In our way, you will have public API for the database which will expose only methods with SELECT. There won’t be an easy way to expose the whole database.

Anyone who will want to use your feature will have to access your public API to use that. Are you using database inside? No problem, nobody will be allowed to access it directly and corrupt your state. Are you calling external system inside your feature? Still no problem, nobody will have access to that.

What are the benefits of this approach?

You have a big control over your code, and as long as your public API will fulfill a contract that long you can do whatever you want inside. You can easily refactor your behind-API code, you can divide classes, extract additional methods, breaking down responsibilities and you will not need to think about the outside world.

Your code is easily testable, you wrote tests for your API and now you have big regression suite to avoid problems in the future. More – your tests are documentation how to use it. One note – nobody forbids writing tests for your nonpublic classes. It is all right to do it when it is needed. In an example when you have to test your super complicated algorithm or regex. It can be more complicated for testing it through API. Just remember to not attach to this class and test, at some point you can need to delete it and forget that you ever wrote it.

As your inside classes are not accessible by the outside world your whole solution is characterized by high cohesion. All you have to do is stick to a contract and you will be fine.

From a user perspective, all your features will be easily accessible and usable. Nobody will have to check all the codebase to know what is going on. Just look on packages and public APIs.
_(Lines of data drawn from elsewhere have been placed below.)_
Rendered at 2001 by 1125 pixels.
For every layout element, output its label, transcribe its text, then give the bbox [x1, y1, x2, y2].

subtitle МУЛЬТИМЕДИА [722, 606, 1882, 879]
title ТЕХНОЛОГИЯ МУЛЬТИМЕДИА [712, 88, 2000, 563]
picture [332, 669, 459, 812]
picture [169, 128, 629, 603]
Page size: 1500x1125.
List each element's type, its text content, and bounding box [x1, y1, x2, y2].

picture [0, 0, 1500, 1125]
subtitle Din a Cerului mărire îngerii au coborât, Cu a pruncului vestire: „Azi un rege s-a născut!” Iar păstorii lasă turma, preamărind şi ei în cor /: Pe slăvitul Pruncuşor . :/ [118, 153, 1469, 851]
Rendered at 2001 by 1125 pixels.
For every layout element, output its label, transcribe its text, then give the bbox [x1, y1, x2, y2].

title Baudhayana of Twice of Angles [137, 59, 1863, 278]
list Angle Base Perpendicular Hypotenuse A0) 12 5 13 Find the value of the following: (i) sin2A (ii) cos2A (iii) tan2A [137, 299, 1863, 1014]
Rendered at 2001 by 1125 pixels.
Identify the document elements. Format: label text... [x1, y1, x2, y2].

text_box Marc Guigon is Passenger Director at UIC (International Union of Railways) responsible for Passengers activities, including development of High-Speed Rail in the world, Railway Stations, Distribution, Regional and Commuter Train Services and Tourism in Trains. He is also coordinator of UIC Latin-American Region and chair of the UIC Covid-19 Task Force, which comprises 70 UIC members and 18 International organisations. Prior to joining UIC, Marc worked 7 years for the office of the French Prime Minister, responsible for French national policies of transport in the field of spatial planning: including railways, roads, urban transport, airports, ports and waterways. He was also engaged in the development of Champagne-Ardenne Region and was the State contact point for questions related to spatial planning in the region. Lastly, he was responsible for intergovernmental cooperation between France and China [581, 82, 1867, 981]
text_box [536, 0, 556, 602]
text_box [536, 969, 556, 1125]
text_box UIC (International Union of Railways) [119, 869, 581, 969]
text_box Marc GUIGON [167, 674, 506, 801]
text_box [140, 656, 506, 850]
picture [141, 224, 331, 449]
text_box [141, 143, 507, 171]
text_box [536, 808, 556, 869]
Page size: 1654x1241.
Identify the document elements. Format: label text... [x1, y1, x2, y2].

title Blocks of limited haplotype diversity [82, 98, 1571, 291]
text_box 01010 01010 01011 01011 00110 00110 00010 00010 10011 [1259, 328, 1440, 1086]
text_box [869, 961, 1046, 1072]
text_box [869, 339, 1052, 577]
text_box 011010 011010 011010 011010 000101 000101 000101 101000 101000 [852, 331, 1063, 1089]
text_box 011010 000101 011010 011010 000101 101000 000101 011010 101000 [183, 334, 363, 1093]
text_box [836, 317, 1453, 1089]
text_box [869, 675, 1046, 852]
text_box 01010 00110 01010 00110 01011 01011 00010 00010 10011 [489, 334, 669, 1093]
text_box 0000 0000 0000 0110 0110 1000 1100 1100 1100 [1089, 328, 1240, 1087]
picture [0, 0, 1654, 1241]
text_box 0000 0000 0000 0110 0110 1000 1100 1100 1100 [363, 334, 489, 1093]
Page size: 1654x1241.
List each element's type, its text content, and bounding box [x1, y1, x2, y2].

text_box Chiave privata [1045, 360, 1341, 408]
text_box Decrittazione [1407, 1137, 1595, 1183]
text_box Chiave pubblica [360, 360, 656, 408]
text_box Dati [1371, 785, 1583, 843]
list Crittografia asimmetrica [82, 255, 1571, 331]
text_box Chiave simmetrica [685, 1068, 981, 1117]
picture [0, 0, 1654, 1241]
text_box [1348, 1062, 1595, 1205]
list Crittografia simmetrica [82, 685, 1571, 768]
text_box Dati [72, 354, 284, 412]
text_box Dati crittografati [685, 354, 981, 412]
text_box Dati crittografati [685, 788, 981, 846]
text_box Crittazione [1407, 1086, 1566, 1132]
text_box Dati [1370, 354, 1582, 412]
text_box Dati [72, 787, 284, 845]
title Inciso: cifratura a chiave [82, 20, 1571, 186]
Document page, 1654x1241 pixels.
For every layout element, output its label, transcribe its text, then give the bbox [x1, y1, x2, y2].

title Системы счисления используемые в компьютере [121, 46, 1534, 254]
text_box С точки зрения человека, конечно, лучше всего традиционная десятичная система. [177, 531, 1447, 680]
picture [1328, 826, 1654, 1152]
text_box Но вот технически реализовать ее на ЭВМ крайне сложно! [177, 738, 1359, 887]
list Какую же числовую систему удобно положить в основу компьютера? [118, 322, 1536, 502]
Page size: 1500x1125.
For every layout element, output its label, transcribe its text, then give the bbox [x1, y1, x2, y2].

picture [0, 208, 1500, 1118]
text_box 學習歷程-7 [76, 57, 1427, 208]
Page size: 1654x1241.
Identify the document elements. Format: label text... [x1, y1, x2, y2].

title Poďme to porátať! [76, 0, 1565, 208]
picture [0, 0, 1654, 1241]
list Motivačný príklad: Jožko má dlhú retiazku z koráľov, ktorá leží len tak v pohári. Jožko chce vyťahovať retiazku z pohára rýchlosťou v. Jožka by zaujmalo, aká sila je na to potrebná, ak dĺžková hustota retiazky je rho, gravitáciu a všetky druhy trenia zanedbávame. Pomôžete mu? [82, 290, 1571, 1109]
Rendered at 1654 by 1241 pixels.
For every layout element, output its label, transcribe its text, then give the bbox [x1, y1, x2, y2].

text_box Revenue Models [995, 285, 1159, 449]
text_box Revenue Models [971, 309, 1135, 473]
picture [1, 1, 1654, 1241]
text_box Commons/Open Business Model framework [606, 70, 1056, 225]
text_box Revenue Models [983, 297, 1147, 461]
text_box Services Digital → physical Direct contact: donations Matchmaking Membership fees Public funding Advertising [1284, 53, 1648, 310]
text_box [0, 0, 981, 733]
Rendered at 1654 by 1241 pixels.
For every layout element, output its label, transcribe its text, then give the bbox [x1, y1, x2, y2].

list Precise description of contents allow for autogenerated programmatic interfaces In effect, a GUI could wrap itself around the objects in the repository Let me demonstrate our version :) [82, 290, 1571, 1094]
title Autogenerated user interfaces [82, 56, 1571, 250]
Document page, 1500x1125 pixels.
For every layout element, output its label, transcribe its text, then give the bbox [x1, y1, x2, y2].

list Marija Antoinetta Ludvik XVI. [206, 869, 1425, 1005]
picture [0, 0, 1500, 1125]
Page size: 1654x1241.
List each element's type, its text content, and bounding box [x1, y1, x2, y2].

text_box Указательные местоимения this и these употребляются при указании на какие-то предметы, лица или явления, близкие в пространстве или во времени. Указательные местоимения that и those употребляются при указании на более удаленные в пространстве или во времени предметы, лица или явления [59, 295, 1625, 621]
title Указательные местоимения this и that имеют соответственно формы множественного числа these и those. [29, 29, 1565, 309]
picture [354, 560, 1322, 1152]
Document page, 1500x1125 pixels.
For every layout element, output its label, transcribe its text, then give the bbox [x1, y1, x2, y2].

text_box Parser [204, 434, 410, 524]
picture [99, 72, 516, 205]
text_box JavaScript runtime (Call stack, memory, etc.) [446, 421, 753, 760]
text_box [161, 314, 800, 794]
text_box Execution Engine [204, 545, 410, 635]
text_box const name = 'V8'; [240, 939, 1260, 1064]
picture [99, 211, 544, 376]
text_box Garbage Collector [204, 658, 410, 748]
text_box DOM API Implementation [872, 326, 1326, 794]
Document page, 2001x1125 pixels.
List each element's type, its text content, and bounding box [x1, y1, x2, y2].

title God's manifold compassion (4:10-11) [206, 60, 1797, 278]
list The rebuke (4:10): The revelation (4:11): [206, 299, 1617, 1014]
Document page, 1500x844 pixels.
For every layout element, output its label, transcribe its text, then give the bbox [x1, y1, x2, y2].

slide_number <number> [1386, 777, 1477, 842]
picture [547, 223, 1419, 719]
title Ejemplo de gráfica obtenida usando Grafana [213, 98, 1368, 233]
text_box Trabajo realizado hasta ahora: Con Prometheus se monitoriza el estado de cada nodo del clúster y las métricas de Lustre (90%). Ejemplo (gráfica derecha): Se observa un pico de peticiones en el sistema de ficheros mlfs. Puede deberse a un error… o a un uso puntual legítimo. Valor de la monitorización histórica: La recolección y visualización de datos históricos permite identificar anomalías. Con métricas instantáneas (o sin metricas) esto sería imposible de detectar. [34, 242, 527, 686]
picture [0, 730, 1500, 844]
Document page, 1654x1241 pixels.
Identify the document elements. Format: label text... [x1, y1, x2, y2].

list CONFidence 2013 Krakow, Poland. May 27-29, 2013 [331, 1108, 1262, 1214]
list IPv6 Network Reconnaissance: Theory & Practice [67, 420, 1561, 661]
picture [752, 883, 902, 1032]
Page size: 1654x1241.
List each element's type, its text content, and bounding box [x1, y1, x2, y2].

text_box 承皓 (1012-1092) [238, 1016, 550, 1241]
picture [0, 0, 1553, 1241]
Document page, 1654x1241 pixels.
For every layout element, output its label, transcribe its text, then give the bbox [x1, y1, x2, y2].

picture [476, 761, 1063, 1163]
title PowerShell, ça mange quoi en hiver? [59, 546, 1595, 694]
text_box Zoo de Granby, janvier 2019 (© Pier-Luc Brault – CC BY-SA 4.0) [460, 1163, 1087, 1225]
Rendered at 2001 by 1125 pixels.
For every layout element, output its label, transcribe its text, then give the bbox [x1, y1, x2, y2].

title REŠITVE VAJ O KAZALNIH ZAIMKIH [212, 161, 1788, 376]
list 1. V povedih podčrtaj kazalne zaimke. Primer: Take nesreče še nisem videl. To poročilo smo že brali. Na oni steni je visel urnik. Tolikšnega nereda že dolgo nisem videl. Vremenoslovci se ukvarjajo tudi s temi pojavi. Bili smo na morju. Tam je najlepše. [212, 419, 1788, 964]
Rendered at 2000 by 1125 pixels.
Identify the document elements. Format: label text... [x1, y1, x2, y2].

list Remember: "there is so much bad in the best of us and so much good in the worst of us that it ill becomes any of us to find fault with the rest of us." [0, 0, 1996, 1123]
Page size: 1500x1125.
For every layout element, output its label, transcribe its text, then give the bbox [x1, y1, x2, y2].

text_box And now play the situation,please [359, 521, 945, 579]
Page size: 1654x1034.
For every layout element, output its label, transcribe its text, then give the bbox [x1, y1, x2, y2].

I don’t know why currently the majority of classes are public, but I know why it is a bad thing to do. Remember, once you expose all your classes it will be difficult to remove them from the system in the future, as everybody can use them directly. Next time, when you will be creating a new class, think before, if it is necessary to make it public.

  • Przemys┼éaw Sporysz

    Well written! I agree about the package-level isolation, especially in monolithic business apps which I entirely control. But I don’t think that it’s so great for plain libraries where it prevents the clients from reusing some internals in Your app e.g. to work-around the bug / add quick improvement. Similar thing with final modifiers on class level or other stuff in external libraries which prevents me from extending it without making a fork/contribution.